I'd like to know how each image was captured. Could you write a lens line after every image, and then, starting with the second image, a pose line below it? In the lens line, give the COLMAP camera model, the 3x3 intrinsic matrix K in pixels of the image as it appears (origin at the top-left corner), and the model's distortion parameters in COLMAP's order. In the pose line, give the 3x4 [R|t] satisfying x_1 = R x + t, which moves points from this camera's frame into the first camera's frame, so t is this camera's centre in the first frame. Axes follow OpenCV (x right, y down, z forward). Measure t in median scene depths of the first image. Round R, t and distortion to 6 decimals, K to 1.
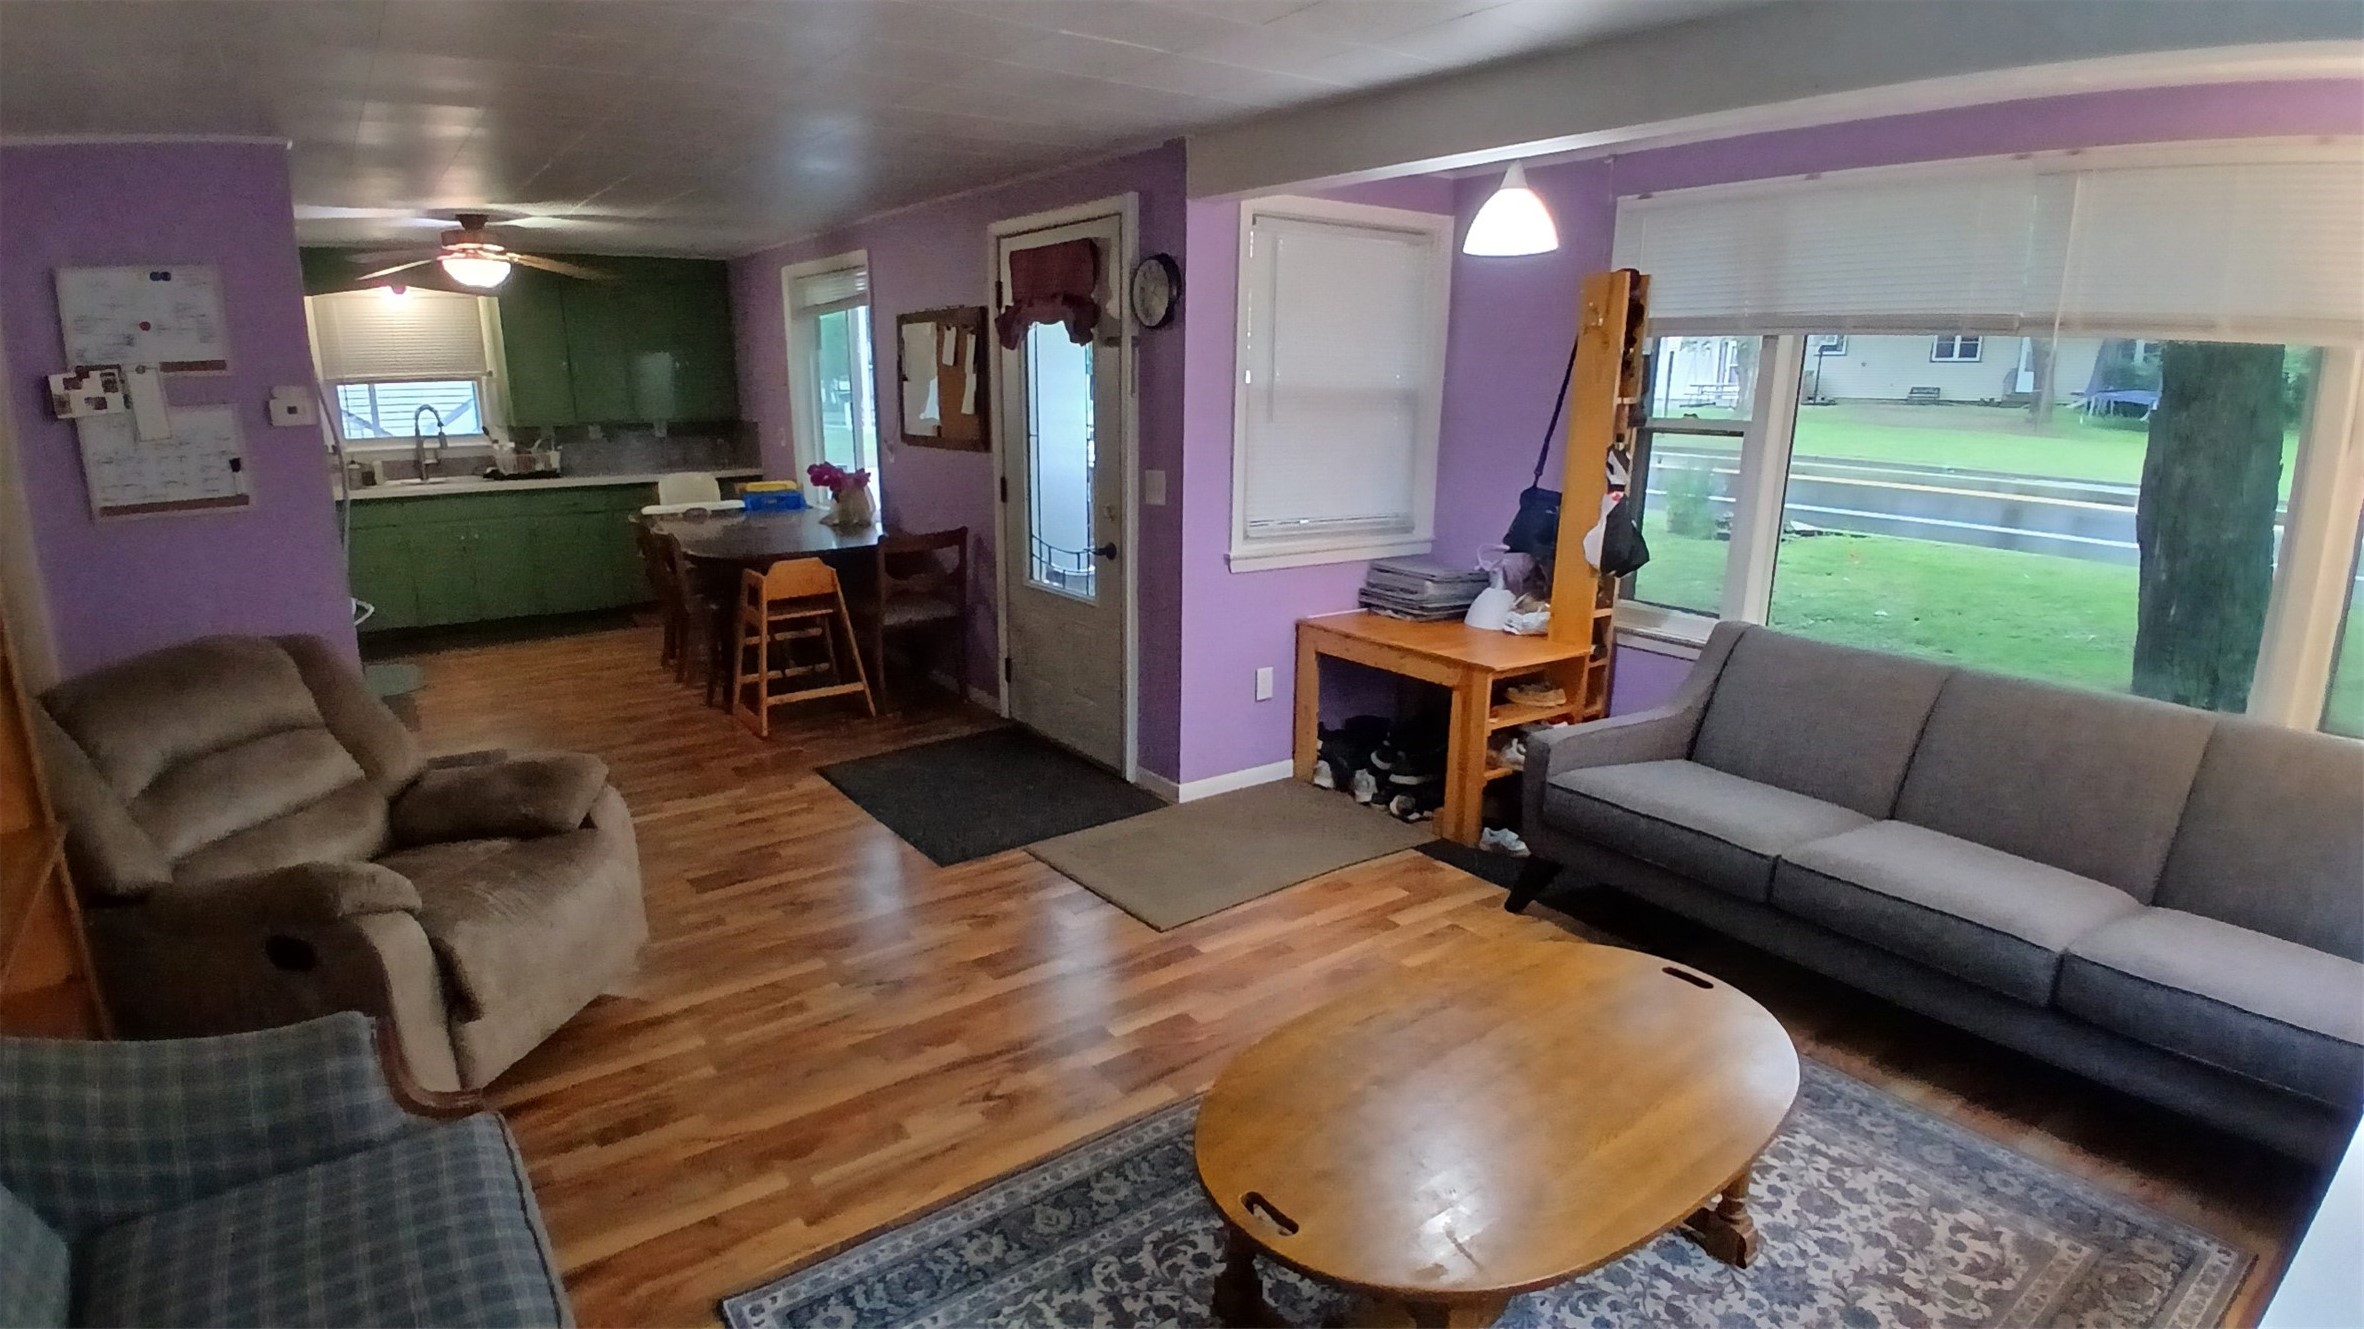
lens RADIAL K [[1191.7, 0, 1161.2], [0, 1191.7, 669.2], [0, 0, 1]] dist [0.001692, -0.000484]
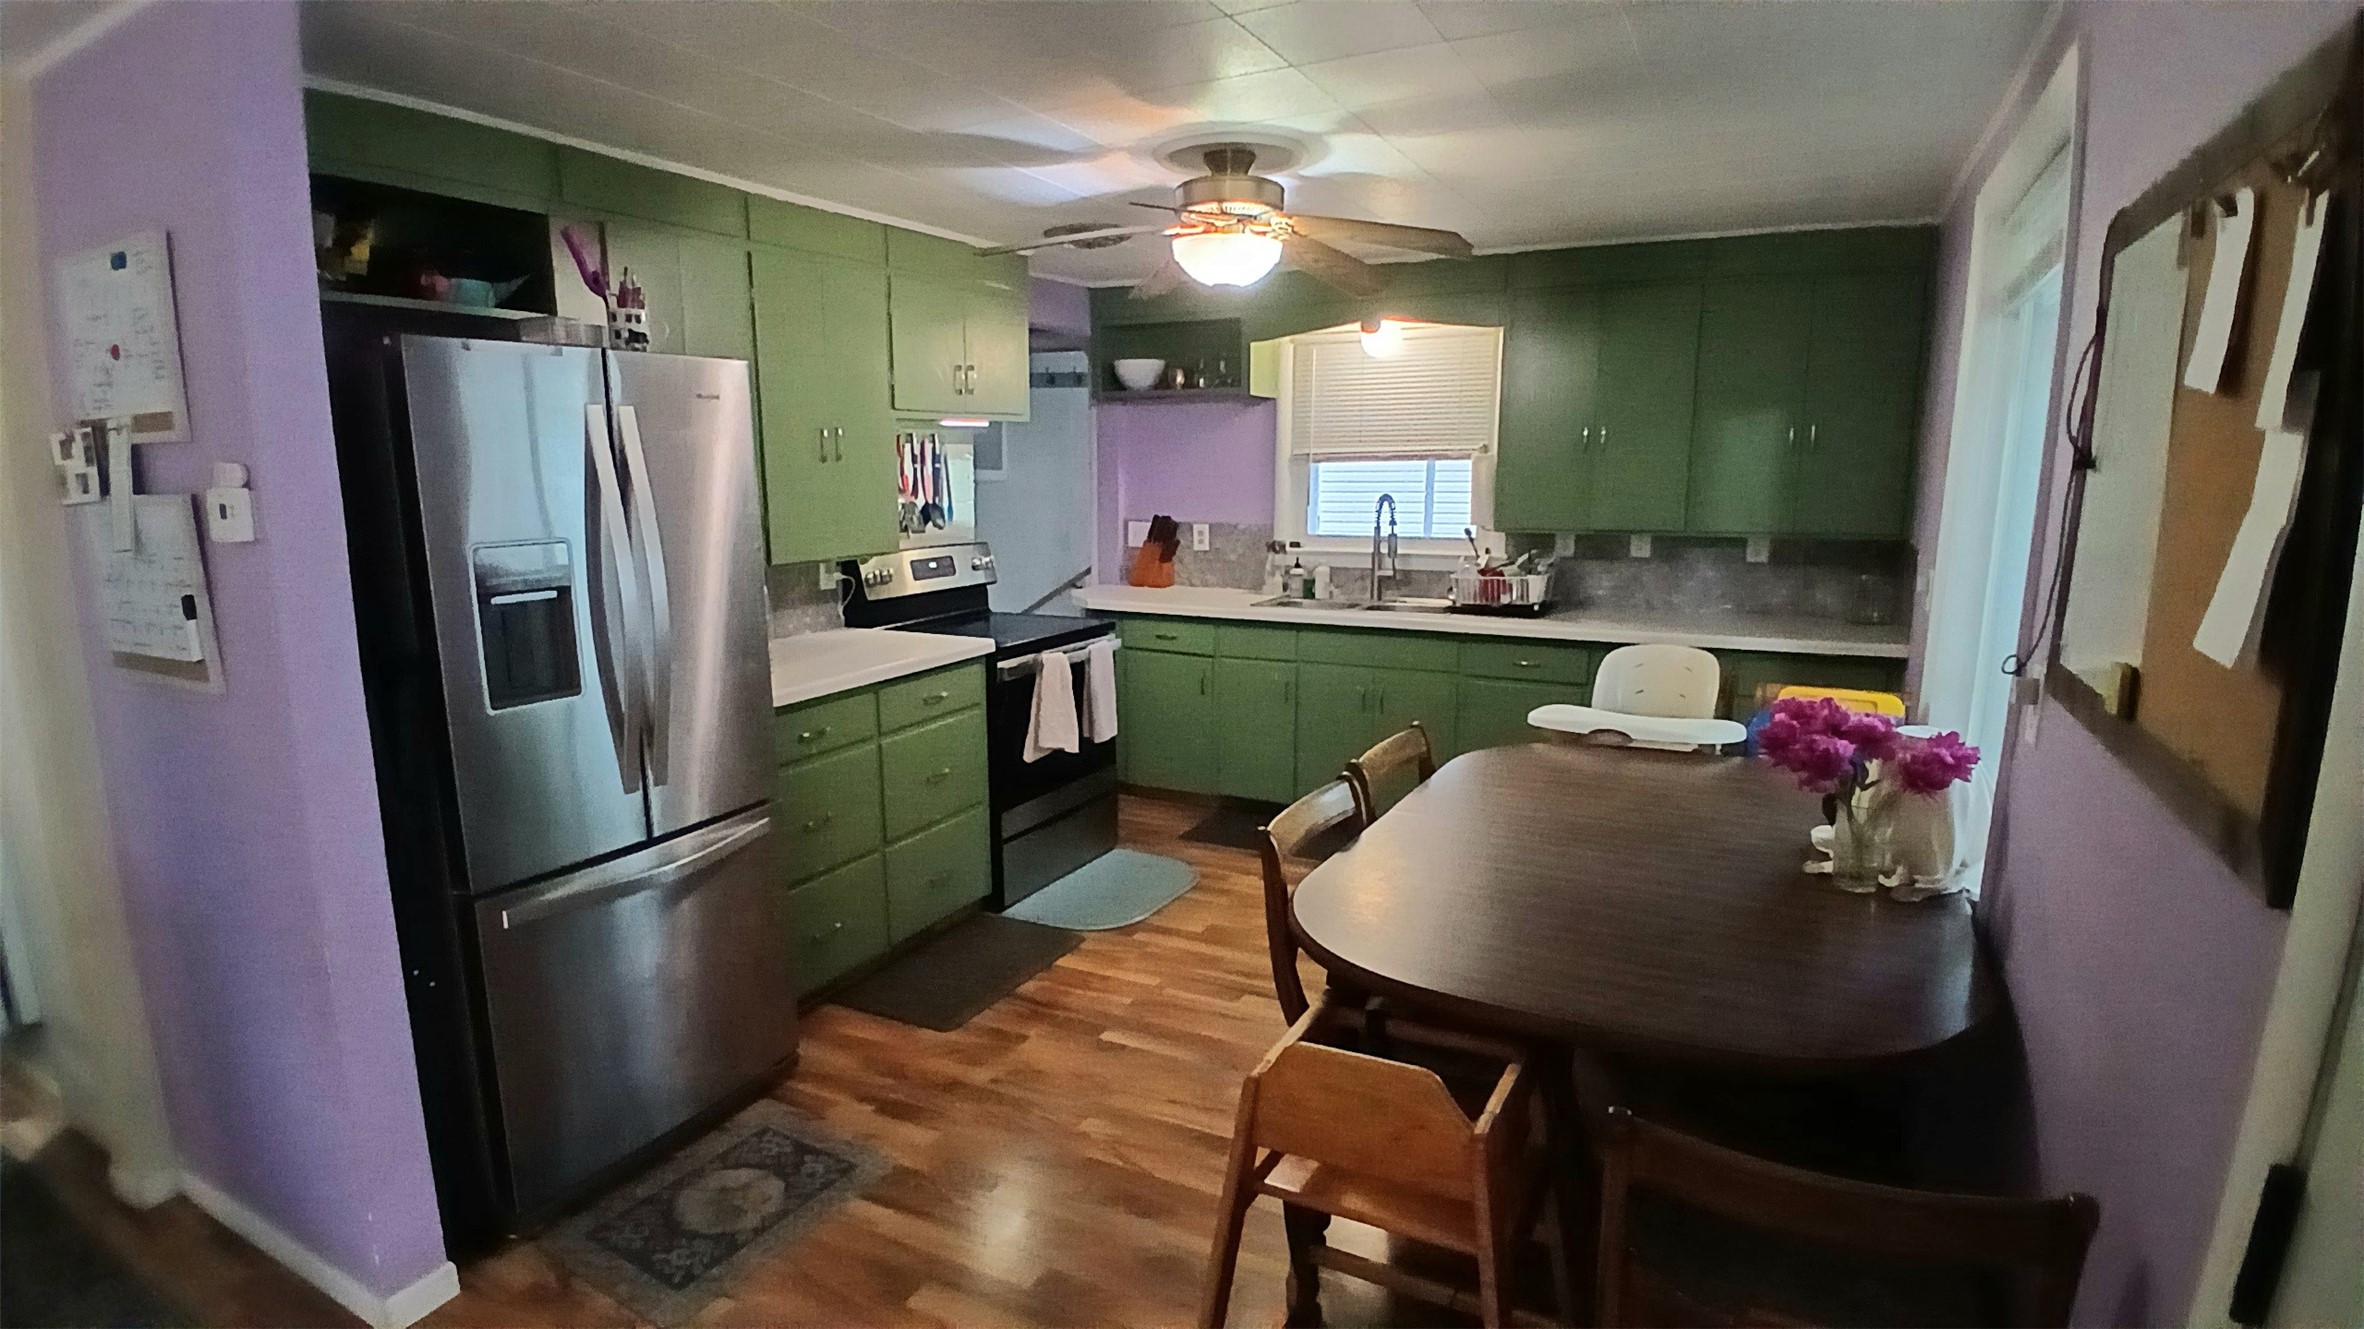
lens RADIAL K [[1191.7, 0, 1184.3], [0, 1191.7, 676.8], [0, 0, 1]] dist [0.001692, -0.000484]
pose [[0.447035, 0.168622, -0.878480, -0.072106], [-0.218325, 0.972939, 0.075653, -0.189182], [0.867464, 0.157974, 0.471752, 0.774979]]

Your assignment
Omit every picture, then reproduce the rest of the listing exactly.

Answer box
I'd like to know how each image was captured. Could you write a lens line after every image, and then, starting with the second image, a pose line below it? In the lens line, give the COLMAP camera model, the 3x3 intrinsic matrix K in pixels of the image as it appears (origin at the top-left corner), and the model's distortion parameters in COLMAP's order. In the pose line, give the 3x4 [R|t] satisfying x_1 = R x + t, which moves points from this camera's frame into the first camera's frame, so t is this camera's centre in the first frame. Axes follow OpenCV (x right, y down, z forward). Measure t in median scene depths of the first image. Round R, t and distortion to 6 decimals, K to 1.
lens RADIAL K [[1191.7, 0, 1161.2], [0, 1191.7, 669.2], [0, 0, 1]] dist [0.001692, -0.000484]
lens RADIAL K [[1191.7, 0, 1184.3], [0, 1191.7, 676.8], [0, 0, 1]] dist [0.001692, -0.000484]
pose [[0.447035, 0.168622, -0.878480, -0.072106], [-0.218325, 0.972939, 0.075653, -0.189182], [0.867464, 0.157974, 0.471752, 0.774979]]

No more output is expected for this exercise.